- **WORK REQUEST**
Return each record word for word, keeping none of its pictures.

- **SOURCE MATERIAL**
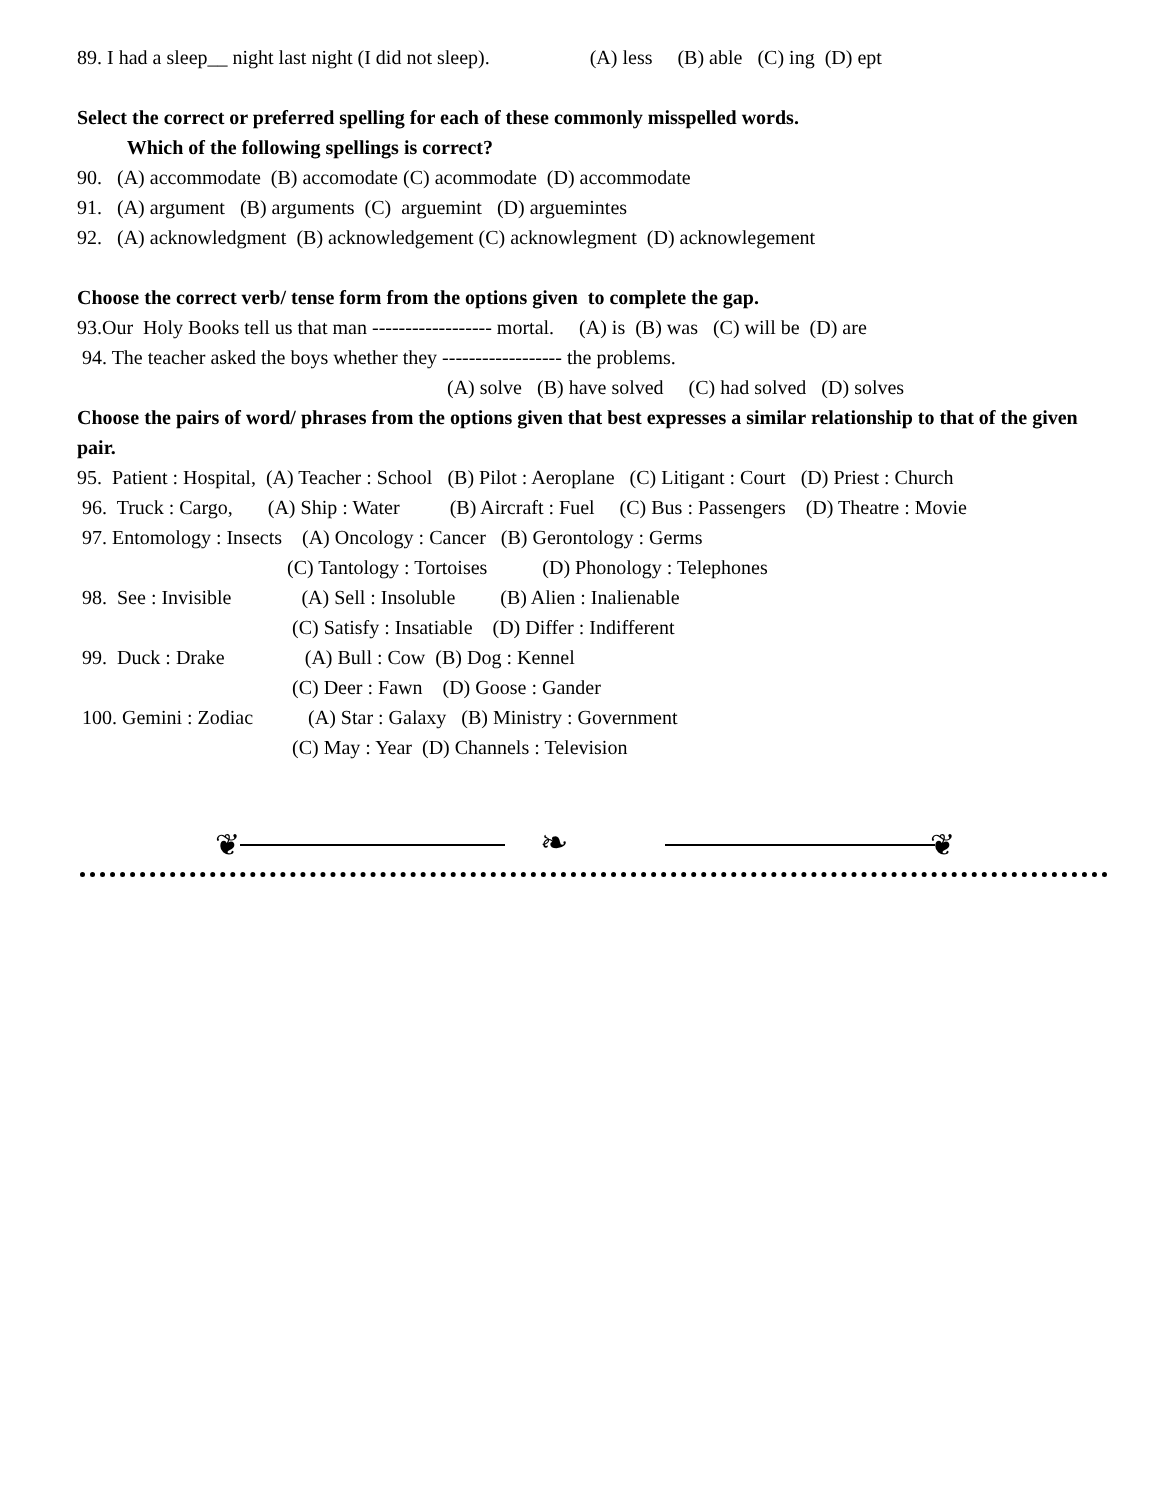89. I had a sleep__ night last night (I did not sleep). (A) less (B) able (C) ing (D) ept
Select the correct or preferred spelling for each of these commonly misspelled words.
Which of the following spellings is correct?
90. (A) accommodate (B) accomodate (C) acommodate (D) accommodate
91. (A) argument (B) arguments (C) arguemint (D) arguemintes
92. (A) acknowledgment (B) acknowledgement (C) acknowlegment (D) acknowlegement
Choose the correct verb/ tense form from the options given to complete the gap.
93.Our Holy Books tell us that man ------------------ mortal. (A) is (B) was (C) will be (D) are
94. The teacher asked the boys whether they ------------------ the problems.
(A) solve (B) have solved (C) had solved (D) solves
Choose the pairs of word/ phrases from the options given that best expresses a similar relationship to that of the given pair.
95. Patient : Hospital, (A) Teacher : School (B) Pilot : Aeroplane (C) Litigant : Court (D) Priest : Church
96. Truck : Cargo, (A) Ship : Water (B) Aircraft : Fuel (C) Bus : Passengers (D) Theatre : Movie
97. Entomology : Insects (A) Oncology : Cancer (B) Gerontology : Germs
(C) Tantology : Tortoises (D) Phonology : Telephones
98. See : Invisible (A) Sell : Insoluble (B) Alien : Inalienable
(C) Satisfy : Insatiable (D) Differ : Indifferent
99. Duck : Drake (A) Bull : Cow (B) Dog : Kennel
(C) Deer : Fawn (D) Goose : Gander
100. Gemini : Zodiac (A) Star : Galaxy (B) Ministry : Government
(C) May : Year (D) Channels : Television
❦ ❧ ❦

- **EXERCISE ANSWER**
89. I had a sleep__ night last night (I did not sleep). (A) less (B) able (C) ing (D) ept
Select the correct or preferred spelling for each of these commonly misspelled words.
Which of the following spellings is correct?
90. (A) accommodate (B) accomodate (C) acommodate (D) accommodate
91. (A) argument (B) arguments (C) arguemint (D) arguemintes
92. (A) acknowledgment (B) acknowledgement (C) acknowlegment (D) acknowlegement
Choose the correct verb/ tense form from the options given to complete the gap.
93.Our Holy Books tell us that man ------------------ mortal. (A) is (B) was (C) will be (D) are
94. The teacher asked the boys whether they ------------------ the problems.
(A) solve (B) have solved (C) had solved (D) solves
Choose the pairs of word/ phrases from the options given that best expresses a similar relationship to that of the given pair.
95. Patient : Hospital, (A) Teacher : School (B) Pilot : Aeroplane (C) Litigant : Court (D) Priest : Church
96. Truck : Cargo, (A) Ship : Water (B) Aircraft : Fuel (C) Bus : Passengers (D) Theatre : Movie
97. Entomology : Insects (A) Oncology : Cancer (B) Gerontology : Germs
(C) Tantology : Tortoises (D) Phonology : Telephones
98. See : Invisible (A) Sell : Insoluble (B) Alien : Inalienable
(C) Satisfy : Insatiable (D) Differ : Indifferent
99. Duck : Drake (A) Bull : Cow (B) Dog : Kennel
(C) Deer : Fawn (D) Goose : Gander
100. Gemini : Zodiac (A) Star : Galaxy (B) Ministry : Government
(C) May : Year (D) Channels : Television
❦ ❧ ❦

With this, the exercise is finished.